(1) First off, you have to have actually been through a war. It may sound inane to even mention this qualification, however, several journalist have been writing books and passing them off as war memoirs. Those books are not war memoirs; they are journalistic interpretations of the war. A real war memoir can only be written by someone who was there and part of the fighting (on either side). This means that journalists and politicians do not count, and neither do Generals who stayed in the homeland. Accurate and full rounded depictions of war can only be gotten from those on the ground.
(2) Start writing immediately. Too often veterans don’t start writing until years and years after their wars. By that point in time, memories can become foggy and fragmented. A person recalling something will generally be guessing. Guessing how they were feeling, what they were thinking. A person cannot memorize pain. However, if a journal was kept, or writing commenced immediately after returning home, the memories will be raw and still on the surface.
(3) Do not leave anything out. Living through a war is no easy task, and when writing and having to relive through everything that you’ve already been through, it can be a morose and daunting experience. However, a writer cannot let emotions get in the way of telling a true story. Granted, it may be hard to write about almost dying, or having to kill someone, or having your friend kill themselves. But a story needs to include everything, the good, the bad, and the ugly. It’s our duty as veterans to give a full and accurate depiction.
(4) Do not try to write politics into the story. Too often war memoirs will be written, and once read, it becomes instantly apparent that the author is trying to convey a pro-war or an anti-war point of view. This muddles up the writing. If a writers’ intent is to only giving one point of view, they are going to leave out necessary stories. In conjunction with rule number 3, all stories need to be told. If all stories aren’t told it’s not an accurate depiction of war, it’s just a one sided view. Talk about the good times, the bad times and everything in-between.
(5) Read several books on writing. Books by journalist written about the war are outselling books written by veterans about the war. People would rather read a war memoir by a journalist than an actual veteran. This is simply because journalists are better writers. Journalists are journalists and veterans are veterans. Their job is to write and our job is to fight. To write a successful and accurate memoir and to adequately get your point across, a veteran needs to learn how to write.
(6) Interview friends that fought with you. Even if you start writing immediately, it will still help to hear different points of views for similar stories.
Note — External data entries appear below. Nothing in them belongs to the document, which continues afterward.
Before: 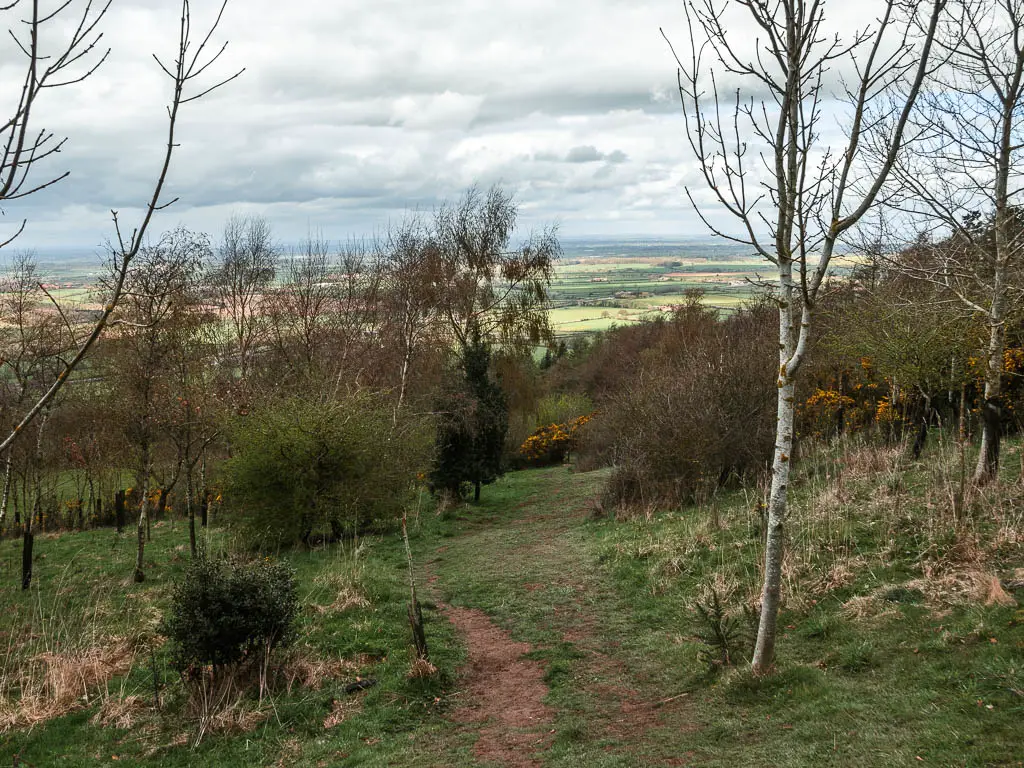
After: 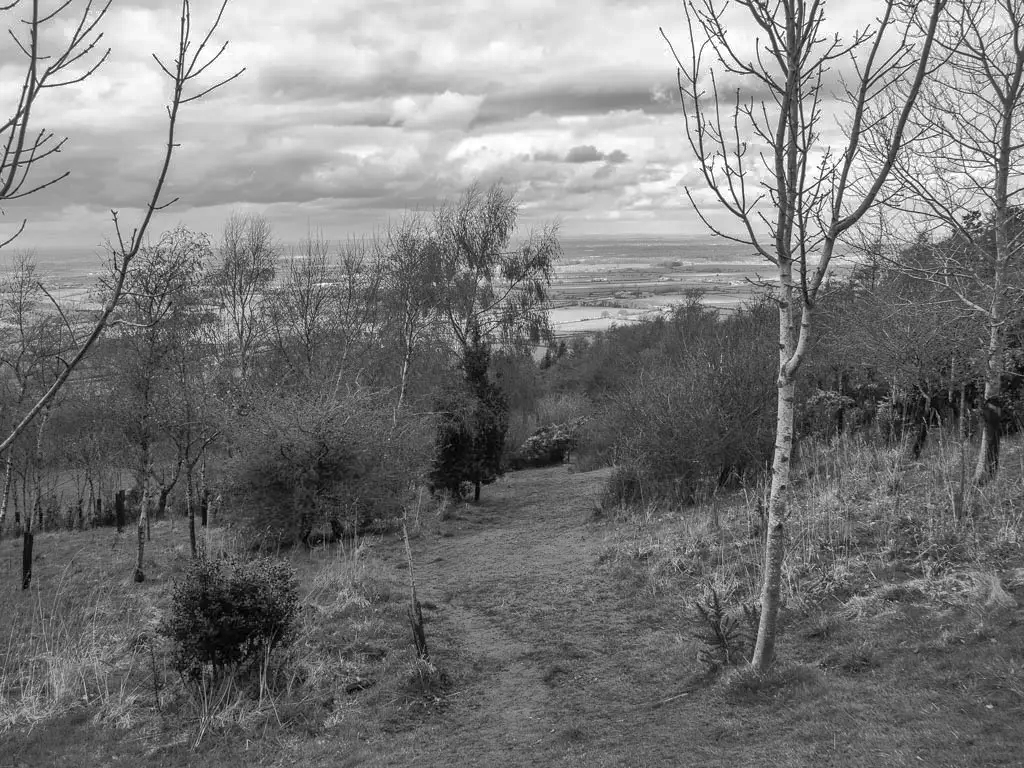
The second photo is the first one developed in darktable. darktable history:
shadows and highlights: shadows 60, highlights -60
monochrome: a 2.21, b -1.33, size 2.2
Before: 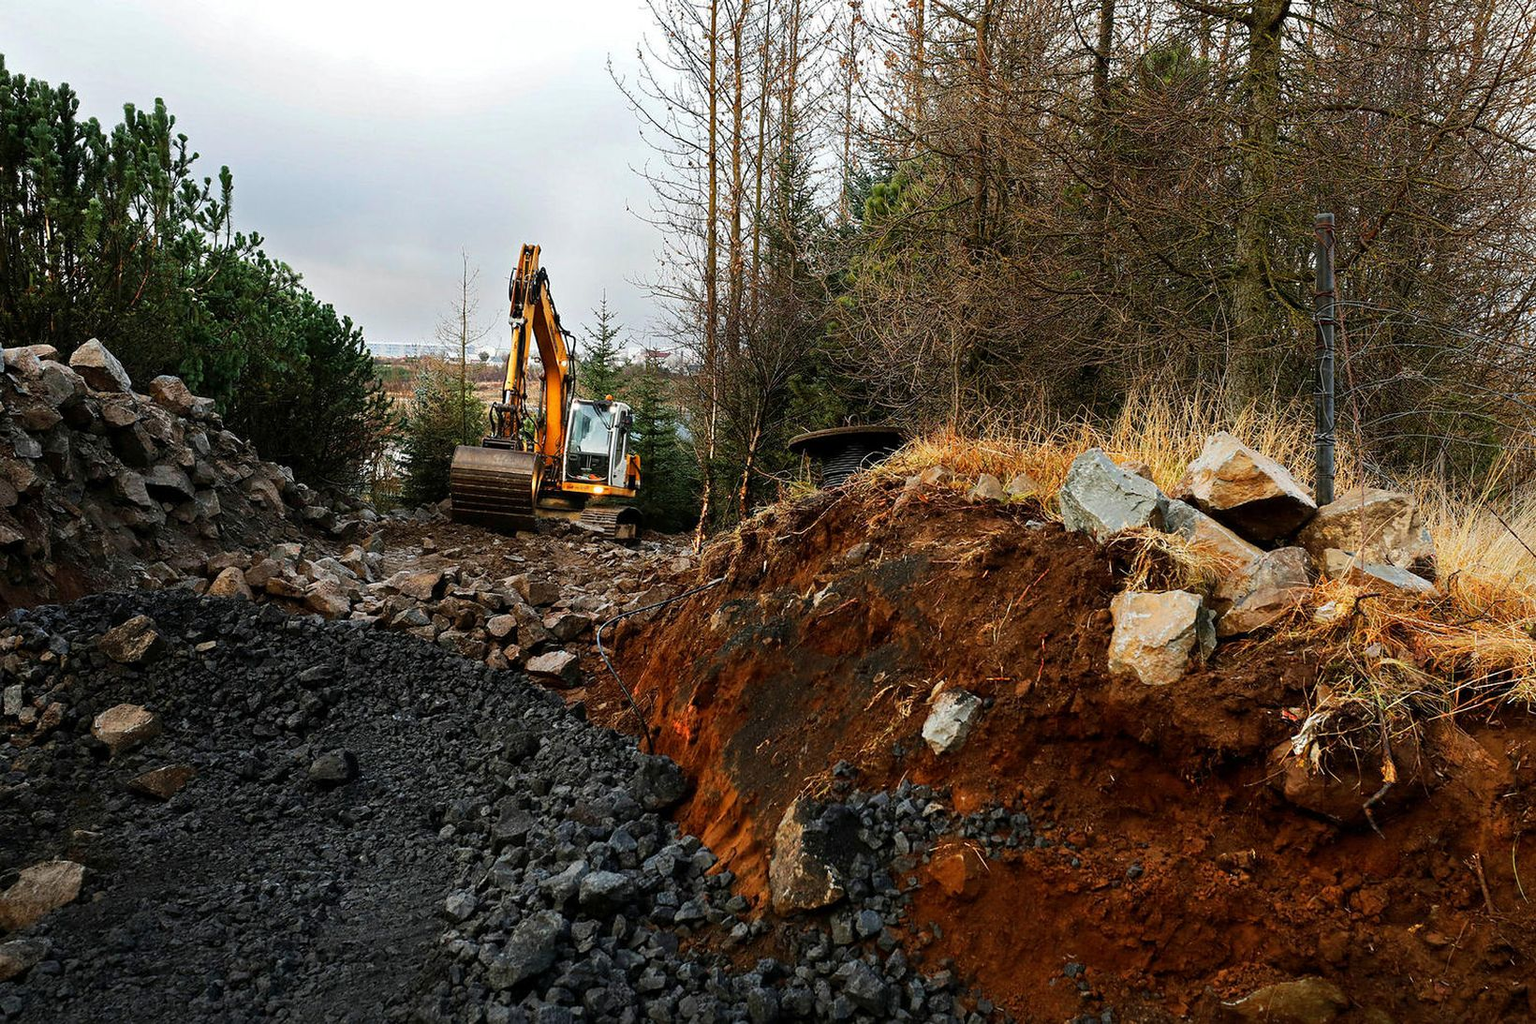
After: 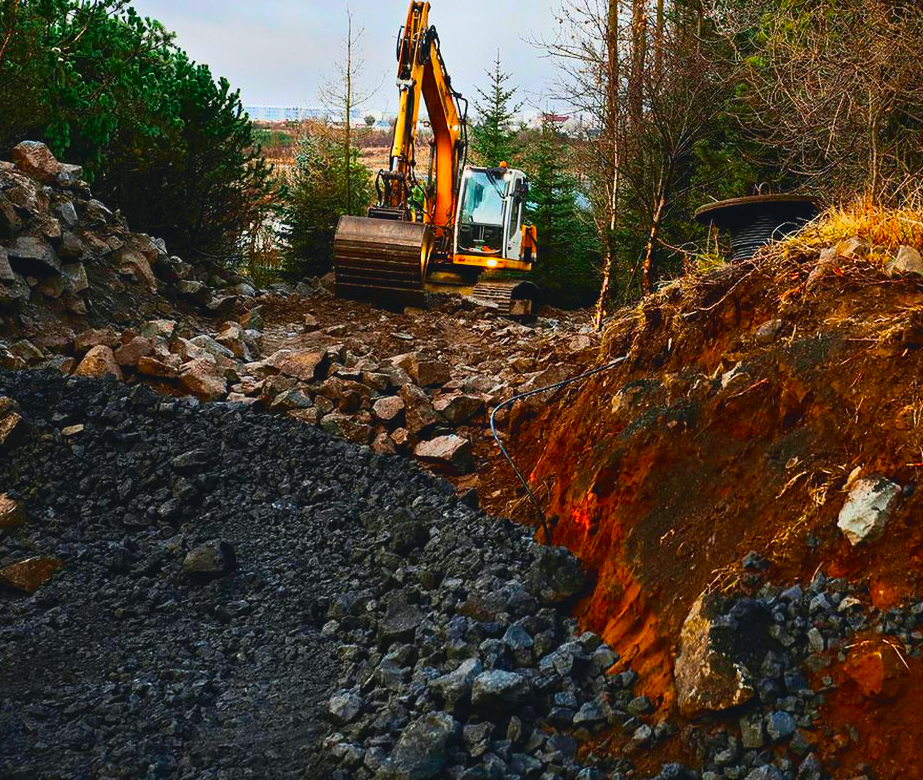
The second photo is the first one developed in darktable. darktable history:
contrast brightness saturation: contrast 0.09, saturation 0.28
color balance rgb: perceptual saturation grading › global saturation 20%, global vibrance 20%
tone curve: curves: ch0 [(0, 0.045) (0.155, 0.169) (0.46, 0.466) (0.751, 0.788) (1, 0.961)]; ch1 [(0, 0) (0.43, 0.408) (0.472, 0.469) (0.505, 0.503) (0.553, 0.563) (0.592, 0.581) (0.631, 0.625) (1, 1)]; ch2 [(0, 0) (0.505, 0.495) (0.55, 0.557) (0.583, 0.573) (1, 1)], color space Lab, independent channels, preserve colors none
crop: left 8.966%, top 23.852%, right 34.699%, bottom 4.703%
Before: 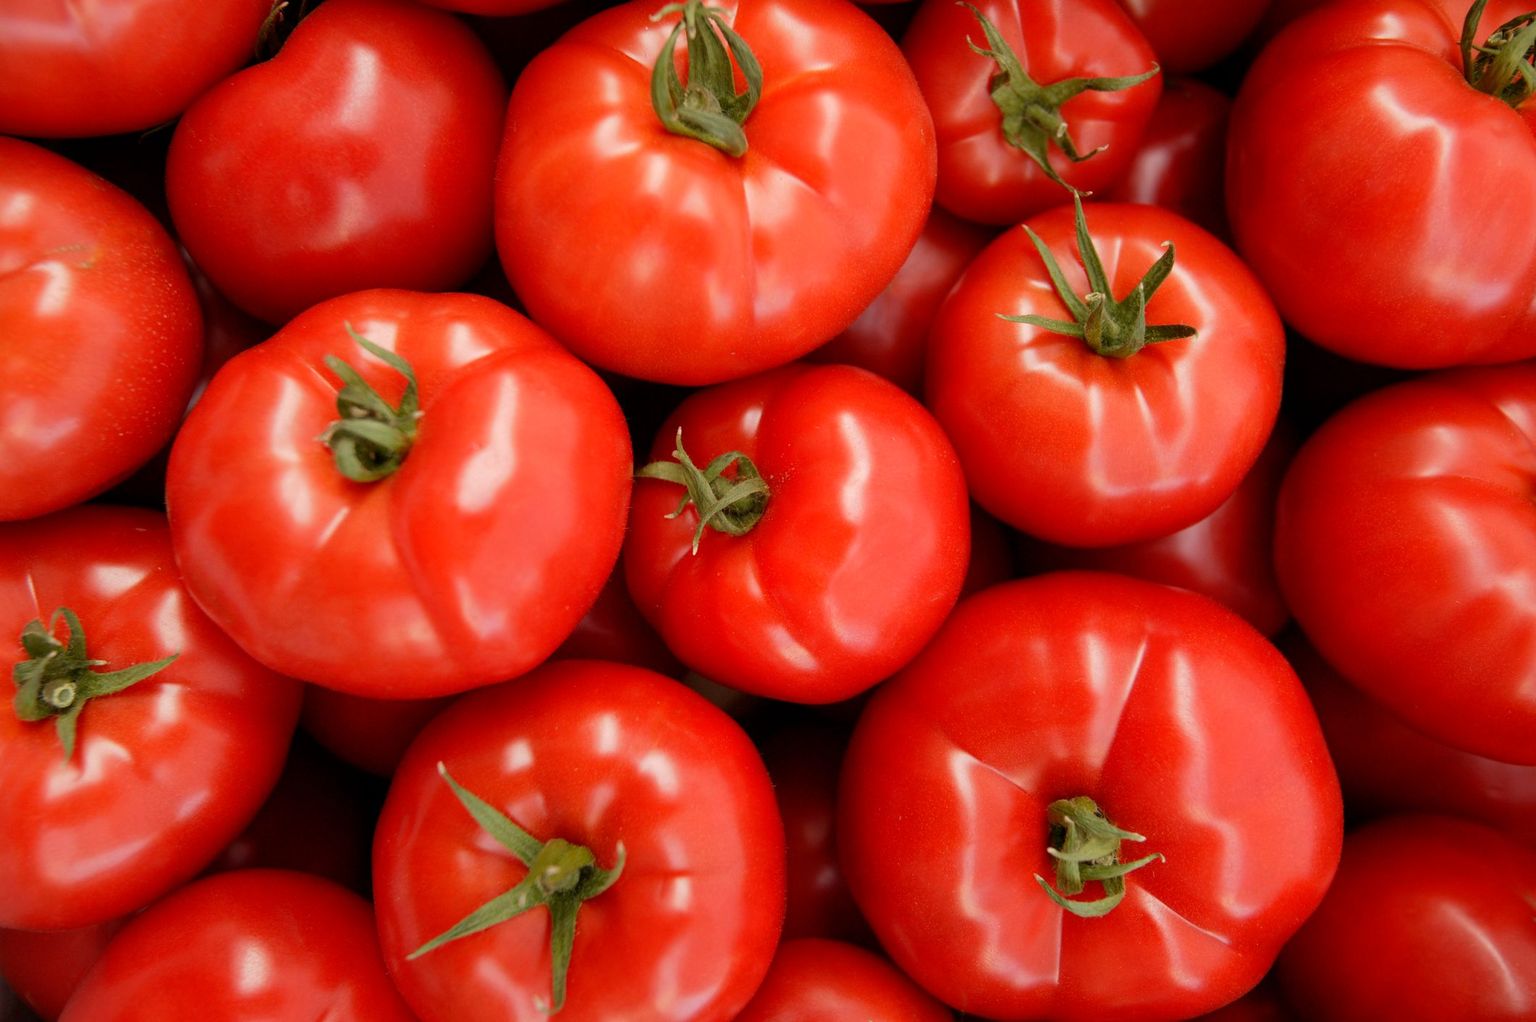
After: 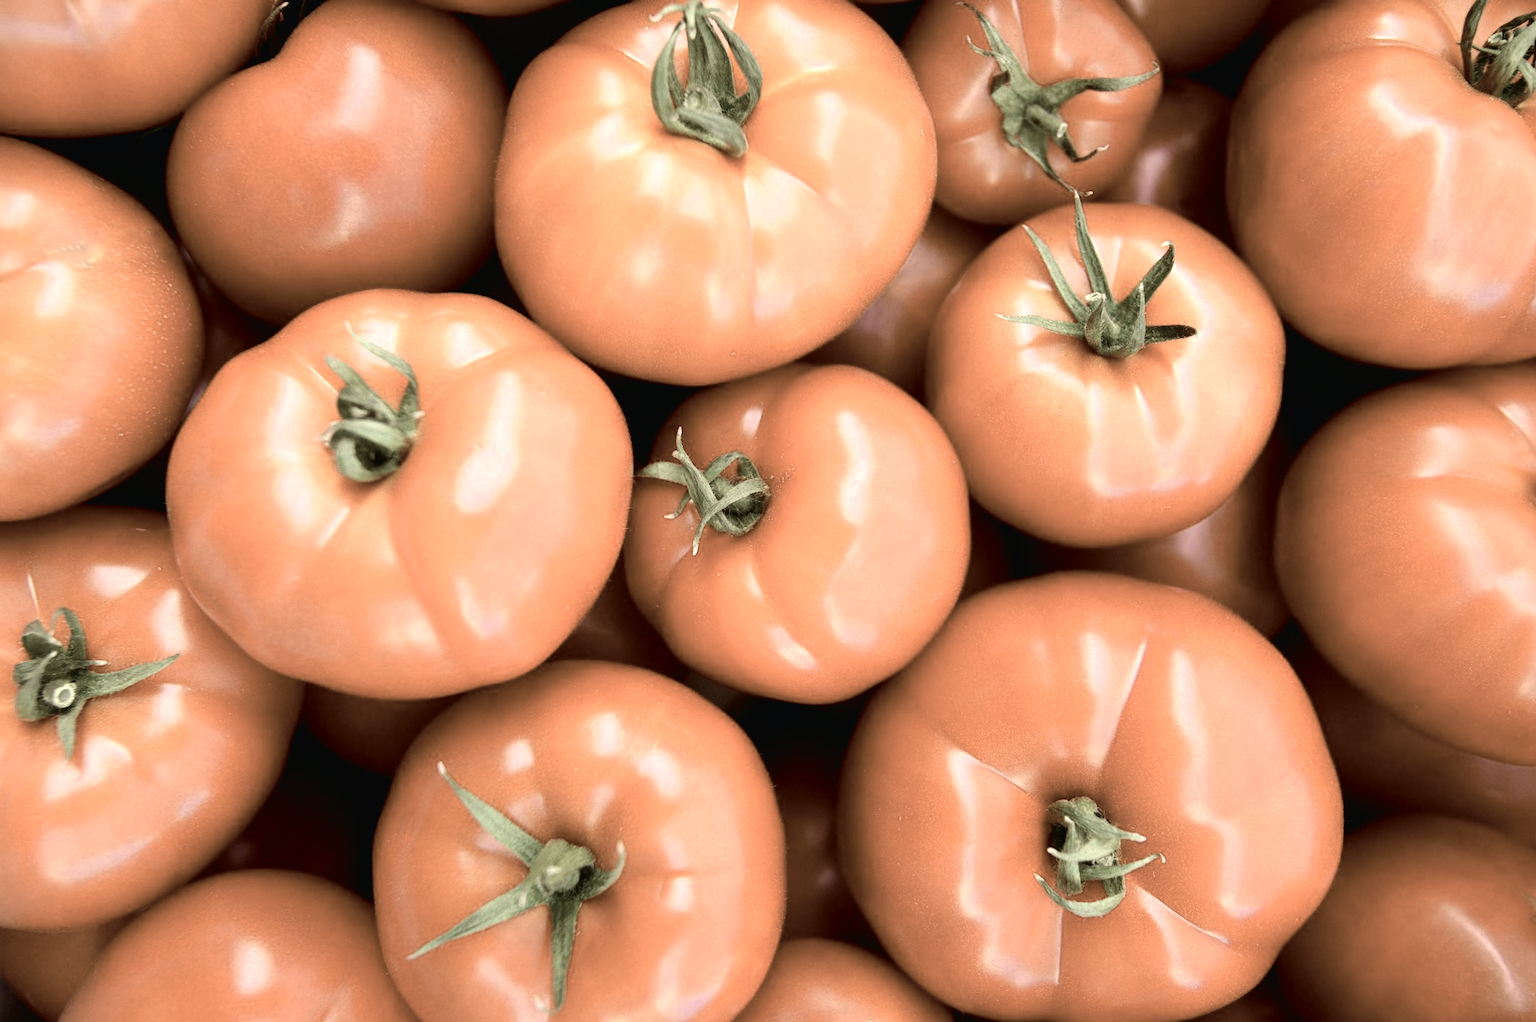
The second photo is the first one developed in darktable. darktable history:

In your eyes you may have seen something one way, but another person could have caught a thousand different things that you missed. This will help with descriptions and capturing the minute details.
(7) Take criticism well. If you’re writing an accurate war memoir and telling all the stories. No matter what, some people are not going to like it. The pro-war people will only want you writing stories that make everything look great, as if no one dies during war. The anti-war people will want you writing stories that make everything look horrible, as if everyone dies during war. Listen politely to both and then shake it off. Just tell all the stories and let people judge them for themselves.
(8) Finish the entire book before you go back and start editing. Often when people start writing, they’ll write one chapter and then they’ll want to edit it again and again. This will get a person nowhere. A year could go by and they could still be on chapter one. The best thing to do is write the whole book at once. That way when you go back and reread the beginning again, you’ll have fresh eyes.
(9) Edit. Edit. Edit. Edit. Edit. Ernest Hemmingway is credited with writing over thirty drafts for some of his books. That is dedication. All writers need to have that same amount of dedication. How often in life does something happen perfectly on the first try? Hardly ever, if never. Writing is the same way. The first draft might be crap, the second might be slightly better, the third might be good, the fourth might be crap again, but by the time you get to the twentieth, you might have something that is publishable.
(10) Allow yourself to write for the fun of it. Realize that even your writing never becomes published, writing about the war will act as a cathartic release and may help deal with the rest of life.
Recap: Start writing immediately, don’t try to get anything across except what really happened, tell all the stories, learn how to write, interview friends, take criticism well, edit, and have fun.